# [Data to process]
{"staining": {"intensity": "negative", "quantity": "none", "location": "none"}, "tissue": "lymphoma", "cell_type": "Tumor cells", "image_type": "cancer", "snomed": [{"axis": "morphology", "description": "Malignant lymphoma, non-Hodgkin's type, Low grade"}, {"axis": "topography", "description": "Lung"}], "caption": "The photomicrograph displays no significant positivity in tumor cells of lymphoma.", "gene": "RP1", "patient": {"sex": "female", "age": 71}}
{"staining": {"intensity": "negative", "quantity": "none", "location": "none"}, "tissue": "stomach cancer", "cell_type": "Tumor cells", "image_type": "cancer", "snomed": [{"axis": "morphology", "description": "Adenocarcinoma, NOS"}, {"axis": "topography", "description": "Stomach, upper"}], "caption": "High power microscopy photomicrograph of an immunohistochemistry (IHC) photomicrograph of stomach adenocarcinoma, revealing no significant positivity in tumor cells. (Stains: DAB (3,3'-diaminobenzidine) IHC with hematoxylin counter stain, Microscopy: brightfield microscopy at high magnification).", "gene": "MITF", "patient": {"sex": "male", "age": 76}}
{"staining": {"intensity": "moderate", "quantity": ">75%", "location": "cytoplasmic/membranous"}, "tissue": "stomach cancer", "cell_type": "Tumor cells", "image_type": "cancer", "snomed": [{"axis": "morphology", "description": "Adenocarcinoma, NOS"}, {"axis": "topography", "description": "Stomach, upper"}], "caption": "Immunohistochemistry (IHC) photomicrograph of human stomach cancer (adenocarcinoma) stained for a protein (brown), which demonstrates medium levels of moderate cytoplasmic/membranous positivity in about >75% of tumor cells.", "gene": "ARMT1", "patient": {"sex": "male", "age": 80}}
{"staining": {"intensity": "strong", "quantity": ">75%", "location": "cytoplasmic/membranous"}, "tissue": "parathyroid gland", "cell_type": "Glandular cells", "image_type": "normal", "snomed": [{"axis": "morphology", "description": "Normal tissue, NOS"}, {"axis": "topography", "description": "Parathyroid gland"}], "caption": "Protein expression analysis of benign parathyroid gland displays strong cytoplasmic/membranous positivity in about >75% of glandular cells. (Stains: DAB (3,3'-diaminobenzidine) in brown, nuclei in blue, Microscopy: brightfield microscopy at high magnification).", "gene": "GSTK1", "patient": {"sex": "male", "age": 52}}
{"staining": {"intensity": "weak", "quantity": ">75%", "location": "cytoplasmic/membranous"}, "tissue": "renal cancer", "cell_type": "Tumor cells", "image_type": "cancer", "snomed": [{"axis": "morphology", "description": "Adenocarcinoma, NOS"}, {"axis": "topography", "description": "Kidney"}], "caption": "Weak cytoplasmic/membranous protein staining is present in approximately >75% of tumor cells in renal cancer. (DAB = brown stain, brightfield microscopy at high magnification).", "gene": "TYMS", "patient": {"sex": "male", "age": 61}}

# [What is being asked]
Without changing a single word, reproduce the entries above.

# [Your response]
{"staining": {"intensity": "negative", "quantity": "none", "location": "none"}, "tissue": "lymphoma", "cell_type": "Tumor cells", "image_type": "cancer", "snomed": [{"axis": "morphology", "description": "Malignant lymphoma, non-Hodgkin's type, Low grade"}, {"axis": "topography", "description": "Lung"}], "caption": "The photomicrograph displays no significant positivity in tumor cells of lymphoma.", "gene": "RP1", "patient": {"sex": "female", "age": 71}}
{"staining": {"intensity": "negative", "quantity": "none", "location": "none"}, "tissue": "stomach cancer", "cell_type": "Tumor cells", "image_type": "cancer", "snomed": [{"axis": "morphology", "description": "Adenocarcinoma, NOS"}, {"axis": "topography", "description": "Stomach, upper"}], "caption": "High power microscopy photomicrograph of an immunohistochemistry (IHC) photomicrograph of stomach adenocarcinoma, revealing no significant positivity in tumor cells. (Stains: DAB (3,3'-diaminobenzidine) IHC with hematoxylin counter stain, Microscopy: brightfield microscopy at high magnification).", "gene": "MITF", "patient": {"sex": "male", "age": 76}}
{"staining": {"intensity": "moderate", "quantity": ">75%", "location": "cytoplasmic/membranous"}, "tissue": "stomach cancer", "cell_type": "Tumor cells", "image_type": "cancer", "snomed": [{"axis": "morphology", "description": "Adenocarcinoma, NOS"}, {"axis": "topography", "description": "Stomach, upper"}], "caption": "Immunohistochemistry (IHC) photomicrograph of human stomach cancer (adenocarcinoma) stained for a protein (brown), which demonstrates medium levels of moderate cytoplasmic/membranous positivity in about >75% of tumor cells.", "gene": "ARMT1", "patient": {"sex": "male", "age": 80}}
{"staining": {"intensity": "strong", "quantity": ">75%", "location": "cytoplasmic/membranous"}, "tissue": "parathyroid gland", "cell_type": "Glandular cells", "image_type": "normal", "snomed": [{"axis": "morphology", "description": "Normal tissue, NOS"}, {"axis": "topography", "description": "Parathyroid gland"}], "caption": "Protein expression analysis of benign parathyroid gland displays strong cytoplasmic/membranous positivity in about >75% of glandular cells. (Stains: DAB (3,3'-diaminobenzidine) in brown, nuclei in blue, Microscopy: brightfield microscopy at high magnification).", "gene": "GSTK1", "patient": {"sex": "male", "age": 52}}
{"staining": {"intensity": "weak", "quantity": ">75%", "location": "cytoplasmic/membranous"}, "tissue": "renal cancer", "cell_type": "Tumor cells", "image_type": "cancer", "snomed": [{"axis": "morphology", "description": "Adenocarcinoma, NOS"}, {"axis": "topography", "description": "Kidney"}], "caption": "Weak cytoplasmic/membranous protein staining is present in approximately >75% of tumor cells in renal cancer. (DAB = brown stain, brightfield microscopy at high magnification).", "gene": "TYMS", "patient": {"sex": "male", "age": 61}}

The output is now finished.